To change the default scope of an action, add a Scope parameter:

To apply the action to the header row only, add the parameter [Scope:Header]
To apply the action to all data rows but not the header, add the parameter [Scope:Data]
To apply the action to the header and all data rows, add the parameter [Scope:HeaderAndData]

We want to replace all instances of the string CustomerDataAustria with the string CustomerDataUSA. This change should be applied to the header and all data rows.

To do so, we define the following action:

Replace[<CustomerDataAustria>][<CustomerDataUSA>][Scope:HeaderAndData]

Specify which File Load into caching database Module to use in your tests

If you have more than one File Load into caching database Module in your workspace, you need to specify which Module should be used in your tests. Otherwise, the system uses the first Module it finds.

This is also true if the File Load into caching database Modules have different names, since the system uses the configuration parameter SpecialExecutionTask to check for applicable Modules.

To specify a Module, you need to create a configuration parameter for it:

Right-click the respective Module and select Create Configuration Param from the mini toolbar.

Create a configuration parameter via the mini toolbar

Name the newly created configuration parameter BIWizardUseInAutocreate.
Set its Value to True.

You can switch Modules between tests by deleting the configuration parameter from one Module and adding it to another.

Make sure that only one File Load into caching database Module at a time has the BIWizardUseInAutocreate value set to True. Otherwise, the system uses the first Module it finds.

Defined File Tests against caching database

The Defined File Tests against caching database Module allows you to perform predefined tests on tables you created with the File Load into caching database Module.

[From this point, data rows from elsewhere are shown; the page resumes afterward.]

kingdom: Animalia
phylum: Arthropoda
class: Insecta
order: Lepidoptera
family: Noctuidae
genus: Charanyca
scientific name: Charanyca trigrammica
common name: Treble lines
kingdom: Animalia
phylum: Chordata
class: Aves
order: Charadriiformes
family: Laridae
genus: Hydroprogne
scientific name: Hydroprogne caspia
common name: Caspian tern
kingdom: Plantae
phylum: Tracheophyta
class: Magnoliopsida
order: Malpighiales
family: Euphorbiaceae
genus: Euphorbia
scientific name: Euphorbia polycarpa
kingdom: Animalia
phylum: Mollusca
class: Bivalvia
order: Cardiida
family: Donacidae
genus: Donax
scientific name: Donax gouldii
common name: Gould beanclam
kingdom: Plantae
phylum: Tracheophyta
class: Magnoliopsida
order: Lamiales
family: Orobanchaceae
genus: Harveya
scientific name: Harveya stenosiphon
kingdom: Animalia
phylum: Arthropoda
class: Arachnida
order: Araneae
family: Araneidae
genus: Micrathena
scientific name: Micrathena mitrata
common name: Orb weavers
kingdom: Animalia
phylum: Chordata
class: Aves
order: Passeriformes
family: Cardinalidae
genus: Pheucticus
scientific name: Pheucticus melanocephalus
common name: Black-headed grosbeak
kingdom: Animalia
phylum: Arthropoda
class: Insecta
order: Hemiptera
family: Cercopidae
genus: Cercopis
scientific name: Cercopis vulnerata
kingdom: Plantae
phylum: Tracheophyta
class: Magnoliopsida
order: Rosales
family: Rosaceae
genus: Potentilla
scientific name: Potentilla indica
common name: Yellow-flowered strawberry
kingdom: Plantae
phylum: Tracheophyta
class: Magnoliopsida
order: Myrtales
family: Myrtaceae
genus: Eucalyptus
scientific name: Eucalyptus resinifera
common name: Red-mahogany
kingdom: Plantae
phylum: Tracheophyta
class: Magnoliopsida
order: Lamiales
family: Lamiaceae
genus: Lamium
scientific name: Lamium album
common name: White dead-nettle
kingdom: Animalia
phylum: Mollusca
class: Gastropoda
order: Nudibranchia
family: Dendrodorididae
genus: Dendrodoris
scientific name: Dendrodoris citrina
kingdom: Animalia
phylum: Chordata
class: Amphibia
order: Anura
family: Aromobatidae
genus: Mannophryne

The following table shows a mapping of the test types in the wizard and the respective test specified in the Module:

Wizard Test type	Module Test
Has No Empty Values	NoEmptyValue
Field Type	IsNumeric
Min Value	MinValue
Max Value	MaxValue
Sum	Sum
Value Range	ValueRange
Min Length	MinLength
Max Length	MaxLength
Exact Length	Length
Is Unique	IsUnique
Row Count	RowCount

In addition, the following tests are available in the Module only:

GreaterThan
GreaterThanOrEqualsTo
LessThan
LessThanOrEqualsTo
Between
BetweenOrEquals
Occurance
DoesColumnNameExist

The Defined File Tests against caching database Module contains the following attributes:

ModuleAttribute	Description
Table Name	Name of the table which will be tested.
Column	Name of the column to analyze. All rows within that column are tested.
Test	The test used.
Param	Use this parameter when the test type requires an additional input, e.g. when doing a RowCount test, enter the number for the expected amount of rows.
Value	You can verify the overall result. If the test passes, the message is OK. This ModuleAttribute requires the ActionMode Verify.

In this example, Tosca BI verifies the amount of rows of a column.

The AddressID column in the Address table holds 450 rows.

Checking the row count

You can find further examples in the Tosca BI Modules And Samples.tsu subset.

The examples are located in the folder Sample tests->Sorted by use case->Pre Screening Tests->Against files.